Clearly, Facebook hopes its new platform will open up possibilities for greater Internet access. The company will soon release a technical spec for developers to help reach that goal, Zuckerberg said.
"Access equals opportunity. Net neutrality should not prevent access.... It's not an equal Internet if the majority of people can't participate," Zuckerberg added in the video.
As he did in an appearance at Mobile World Congress, Zuckerberg said that carriers can't afford to offer all their Internet services for free, just basic services. Their involvement can be sustained by the prospect of basic users ramping up later to paid services, he said.
"It's not sustainable to offer the whole Internet for free," Zuckerberg said, noting it costs tens of billions of dollars a year to operate the Internet. "It is sustainable, however, to build free basic services."
He at one point repeats one phrase several times, arguing that free basic Internet "is the right thing to do" because it gives people a lifeline in emergencies, lifts people out of poverty and helps them find jobs.

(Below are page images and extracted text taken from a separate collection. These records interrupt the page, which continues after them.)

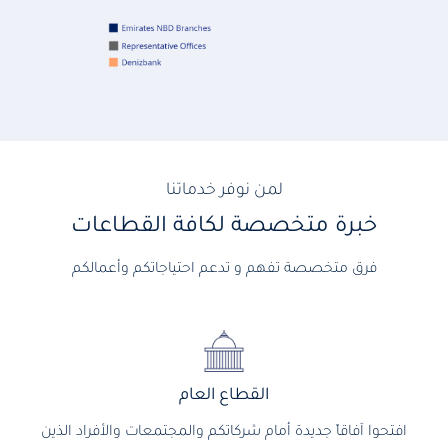
لمن نوفر خدماتنا
خبرة متخصصة لكافة القطاعات
فرق متخصصة تفهم و تدعم احتياجاتكم وأعمالكم
القطاع العام
افتحوا آفاقاً جديدة أمام شركاتكم والمجتمعات والأفراد الذين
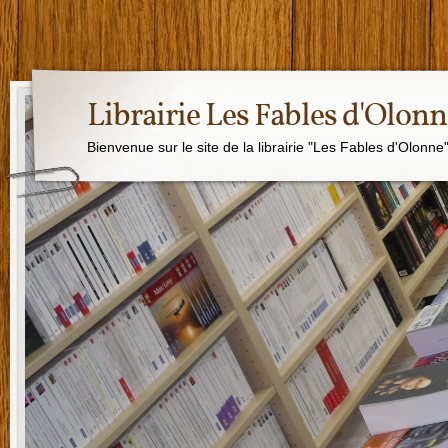
Librairie Les Fables d'Olon
Bienvenue sur le site de la librairie "Les Fables d'Olonne"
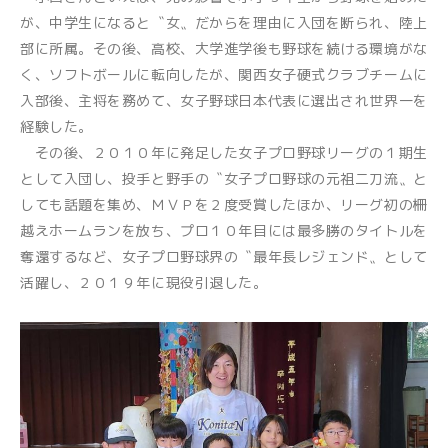
が、中学生になると〝女〟だからを理由に入団を断られ、陸上
部に所属。その後、高校、大学進学後も野球を続ける環境がな
く、ソフトボールに転向したが、関西女子硬式クラブチームに
入部後、主将を務めて、女子野球日本代表に選出され世界一を
経験した。
その後、２０１０年に発足した女子プロ野球リーグの１期生
として入団し、投手と野手の〝女子プロ野球の元祖二刀流〟と
しても話題を集め、ＭＶＰを２度受賞したほか、リーグ初の柵
越えホームランを放ち、プロ１０年目には最多勝のタイトルを
奪還するなど、女子プロ野球界の〝最年長レジェンド〟として
活躍し、２０１９年に現役引退した。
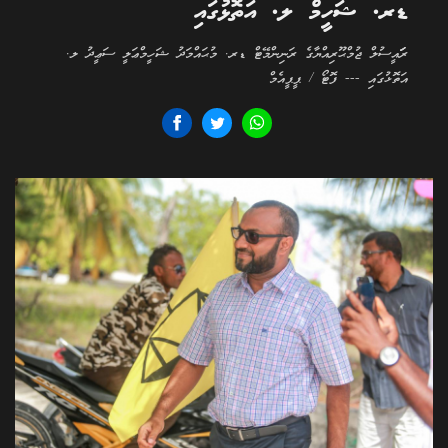
ޑރ. ޝަހީމް ލ. އަތޮޅުގައި
ރަަައީސުލް ޖުމްޙޫރިއްޔާގެ ރަނިންމޭޓް ޑރ. މުޙައްމަދު ޝަހީމްޢަލީ ސަޢީދު ލ.
އަތޮޅުގައި --- ފޮޓޯ / ޕީޕީއެމް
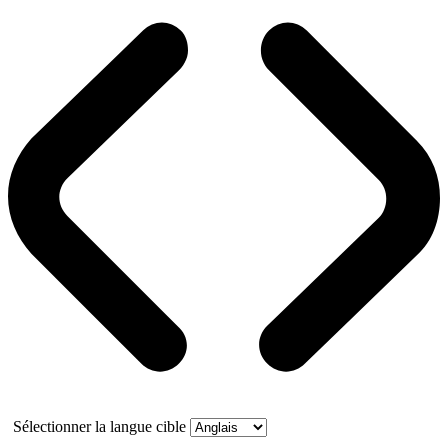
Sélectionner la langue cible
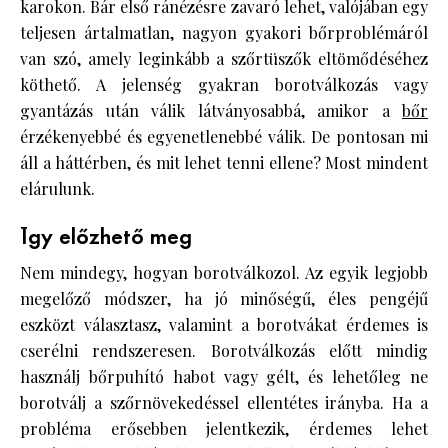
karokon. Bár első ránézésre zavaró lehet, valójában egy
teljesen ártalmatlan, nagyon gyakori bőrproblémáról
van szó, amely leginkább a szőrtüszők eltömődéséhez
köthető. A jelenség gyakran borotválkozás vagy
gyantázás után válik látványosabbá, amikor a
bőr
érzékenyebbé és egyenetlenebbé válik. De pontosan mi
áll a háttérben, és mit lehet tenni ellene? Most mindent
elárulunk.
Így előzhető meg
Nem mindegy, hogyan borotválkozol. Az egyik legjobb
megelőző módszer, ha jó minőségű, éles pengéjű
eszközt választasz, valamint a borotvákat érdemes is
cserélni rendszeresen. Borotválkozás előtt mindig
használj bőrpuhító habot vagy gélt, és lehetőleg ne
borotválj a szőrnövekedéssel ellentétes irányba. Ha a
probléma erősebben jelentkezik, érdemes lehet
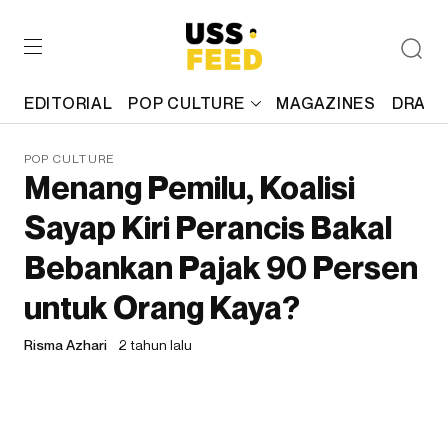
EDITORIAL
POP CULTURE
MAGAZINES
DRAFT
POP CULTURE
Menang Pemilu, Koalisi
Sayap Kiri Perancis Bakal
Bebankan Pajak 90 Persen
untuk Orang Kaya?
Risma Azhari
2 tahun lalu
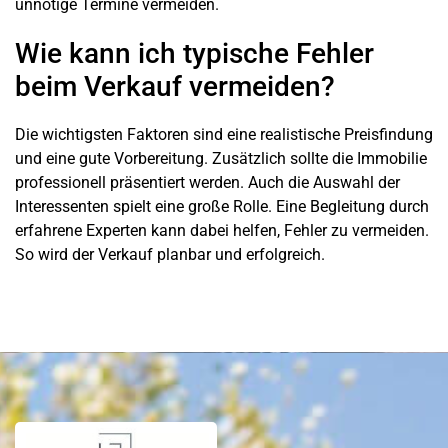
unnötige Termine vermeiden.
Wie kann ich typische Fehler
beim Verkauf vermeiden?
Die wichtigsten Faktoren sind eine realistische Preisfindung
und eine gute Vorbereitung. Zusätzlich sollte die Immobilie
professionell präsentiert werden. Auch die Auswahl der
Interessenten spielt eine große Rolle. Eine Begleitung durch
erfahrene Experten kann dabei helfen, Fehler zu vermeiden.
So wird der Verkauf planbar und erfolgreich.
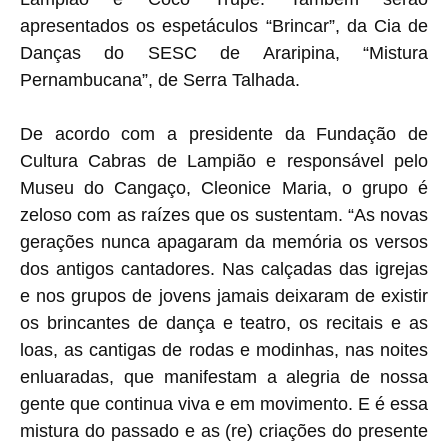
apresentados os espetáculos “Brincar”, da Cia de
Danças do SESC de Araripina, “Mistura
Pernambucana”, de Serra Talhada.
De acordo com a presidente da Fundação de
Cultura Cabras de Lampião e responsável pelo
Museu do Cangaço, Cleonice Maria, o grupo é
zeloso com as raízes que os sustentam. “As novas
gerações nunca apagaram da memória os versos
dos antigos cantadores. Nas calçadas das igrejas
e nos grupos de jovens jamais deixaram de existir
os brincantes de dança e teatro, os recitais e as
loas, as cantigas de rodas e modinhas, nas noites
enluaradas, que manifestam a alegria de nossa
gente que continua viva e em movimento. E é essa
mistura do passado e as (re) criações do presente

Zuckerberg concludes with a direct ethical appeal to developers building mobile sites and to powerful Internet providers:
"We have to ask ourselves what kind of community do we want to be? Are we a community that values people and improving peoples' lives above all else, or are we a community that puts the intellectual purity of technology above people's needs? As we're having this debate, four billion people have no voice on the Internet and they can't argue their side in the comments below or sign a petition. We decide our character in how we look out for them."
Despite Zuckerberg's poignancy, Entner was pragmatic. "A lot of people have a missionary zeal about free Internet, but Internet.org is actually a commercial offer," he said.
"Zuckerberg doesn't need to make himself into a saint, nor do the other guys have to turn him into a devil. This discussion is about getting more customers that are otherwise not able to use the Internet. There's way too much emotion about it."